= Rick Del Gado =

American radio personality and producer

Rick Delgado is an American radio personality and producer.

== Career ==
Delgado first gained prominence as the producer for the Opie and Anthony radio show from 1998 to 2002, when the show aired in afternoons on WNEW in New York City. He was fired after the show was cancelled following its controversial "Sex for Sam 3" segment, in which a couple were encouraged to engage in sexual activity in St. Patrick's Cathedral.

Following his departure from WNEW, Delgado joined Preston & Steve on WPLY in Philadelphia. About a year later, he returned to New York City at WQHT in New York City. He was fired on January 31, 2005, along with comedian Todd Lynn, for writing, producing and broadcasting "The Tsunami Song", a parody of the 1985 hit single "We Are the World" which mocked the victims of the 2004 Indian Ocean earthquake and tsunami.

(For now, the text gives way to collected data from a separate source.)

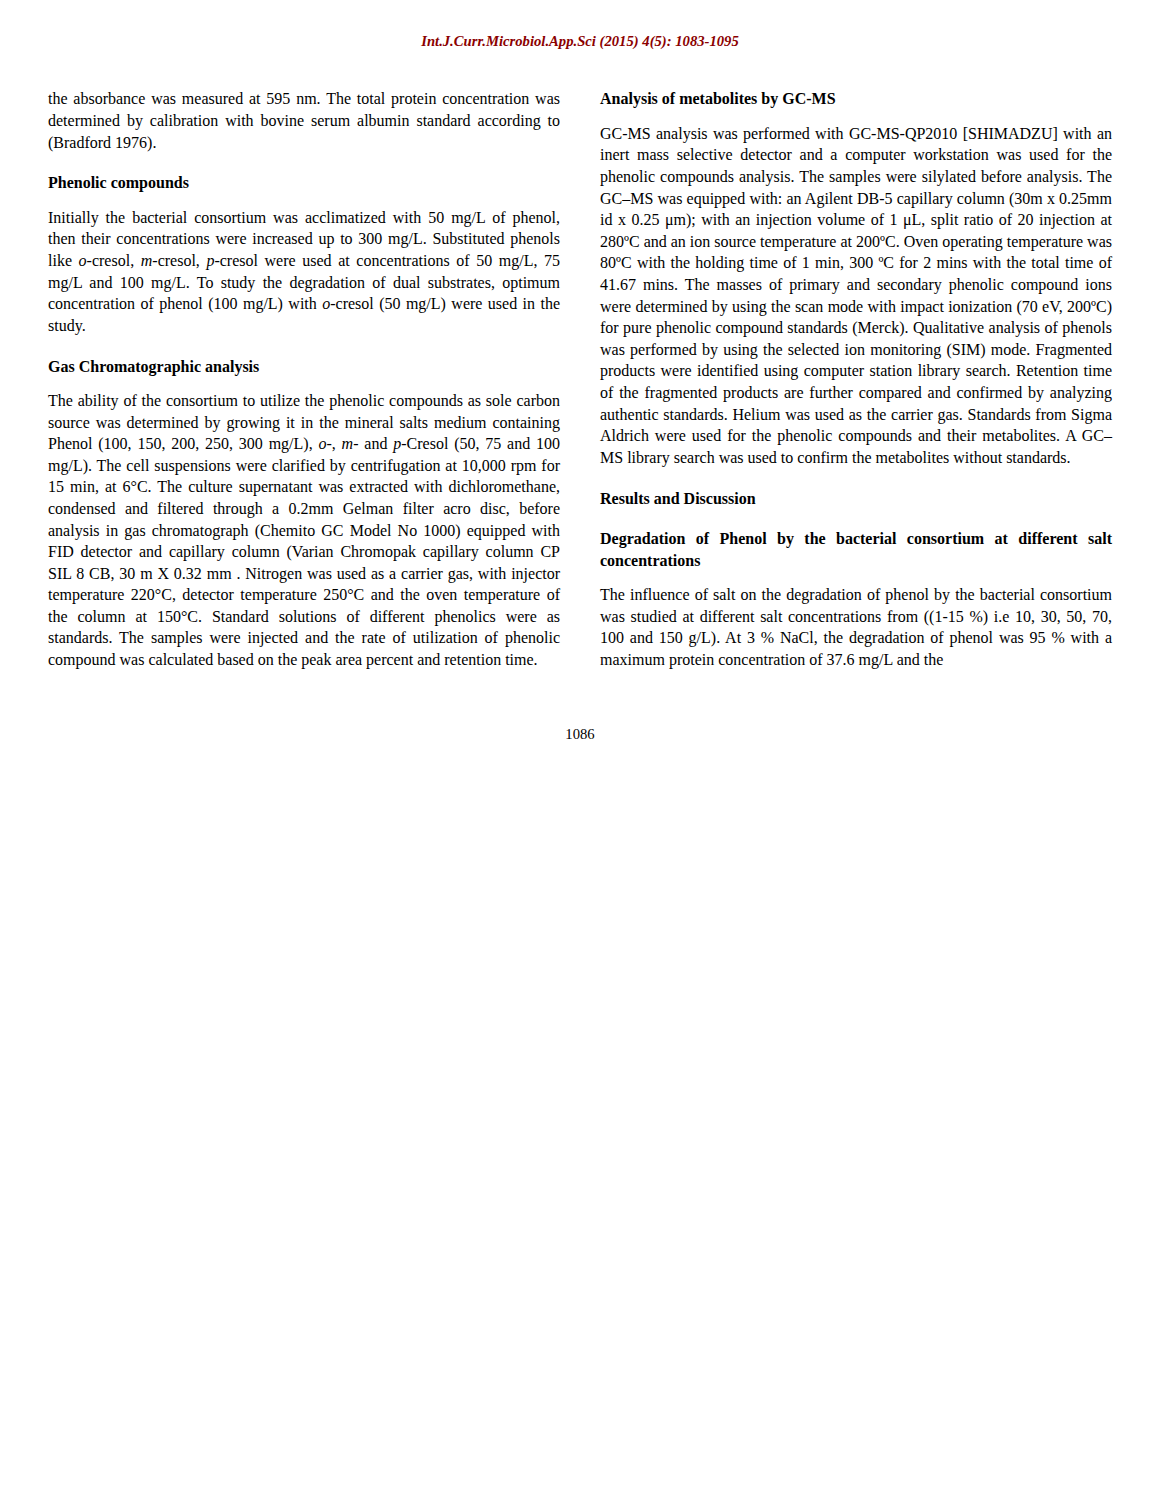Int.J.Curr.Microbiol.App.Sci (2015) 4(5): 1083-1095
the absorbance was measured at 595 nm. The total protein concentration was determined by calibration with bovine serum albumin standard according to (Bradford 1976).
Phenolic compounds
Initially the bacterial consortium was acclimatized with 50 mg/L of phenol, then their concentrations were increased up to 300 mg/L. Substituted phenols like o-cresol, m-cresol, p-cresol were used at concentrations of 50 mg/L, 75 mg/L and 100 mg/L. To study the degradation of dual substrates, optimum concentration of phenol (100 mg/L) with o-cresol (50 mg/L) were used in the study.
Gas Chromatographic analysis
The ability of the consortium to utilize the phenolic compounds as sole carbon source was determined by growing it in the mineral salts medium containing Phenol (100, 150, 200, 250, 300 mg/L), o-, m- and p-Cresol (50, 75 and 100 mg/L). The cell suspensions were clarified by centrifugation at 10,000 rpm for 15 min, at 6°C. The culture supernatant was extracted with dichloromethane, condensed and filtered through a 0.2mm Gelman filter acro disc, before analysis in gas chromatograph (Chemito GC Model No 1000) equipped with FID detector and capillary column (Varian Chromopak capillary column CP SIL 8 CB, 30 m X 0.32 mm . Nitrogen was used as a carrier gas, with injector temperature 220°C, detector temperature 250°C and the oven temperature of the column at 150°C. Standard solutions of different phenolics were as standards. The samples were injected and the rate of utilization of phenolic compound was calculated based on the peak area percent and retention time.
Analysis of metabolites by GC-MS
GC-MS analysis was performed with GC-MS-QP2010 [SHIMADZU] with an inert mass selective detector and a computer workstation was used for the phenolic compounds analysis. The samples were silylated before analysis. The GC–MS was equipped with: an Agilent DB-5 capillary column (30m x 0.25mm id x 0.25 μm); with an injection volume of 1 μL, split ratio of 20 injection at 280ºC and an ion source temperature at 200ºC. Oven operating temperature was 80ºC with the holding time of 1 min, 300 ºC for 2 mins with the total time of 41.67 mins. The masses of primary and secondary phenolic compound ions were determined by using the scan mode with impact ionization (70 eV, 200ºC) for pure phenolic compound standards (Merck). Qualitative analysis of phenols was performed by using the selected ion monitoring (SIM) mode. Fragmented products were identified using computer station library search. Retention time of the fragmented products are further compared and confirmed by analyzing authentic standards. Helium was used as the carrier gas. Standards from Sigma Aldrich were used for the phenolic compounds and their metabolites. A GC–MS library search was used to confirm the metabolites without standards.
Results and Discussion
Degradation of Phenol by the bacterial consortium at different salt concentrations
The influence of salt on the degradation of phenol by the bacterial consortium was studied at different salt concentrations from ((1-15 %) i.e 10, 30, 50, 70, 100 and 150 g/L). At 3 % NaCl, the degradation of phenol was 95 % with a maximum protein concentration of 37.6 mg/L and the
1086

In June 2005, Delgado was hired by KYLD/WILD in San Francisco to co-host and produce Strawberry in the Morning with "Strawberry" Eric Fielden and Fay Carmona.

In 2006, Delgado accompanied former radio show guest and aspiring singer Gilbert Gonzalez Jr. to an American Idol audition. Creating a sign with Gonzalez's face that read "Gilbert stinks", Delgado heckled him before and during the audition attempting to cause Gonzalez to fail. Gonzalez succeeded the preliminary rounds of the show regardless. Despite having been recently fired from the radio show that began reporting the progress of Gonzalez on the show, Delgado still followed Gonzalez for his next round of American Idol.

In January 2007, Delgado and Fielden became the hosts of The EF'R Show on KFRC in San Francisco until the station changed radio format in May 2007. Currently, Delgado hosted Ugly American Radio on Inravio Radio. He currently hosts Elevated Radio. As of 2023 he’s a co host on Real America's Voice Network Show Live from Studio 6B.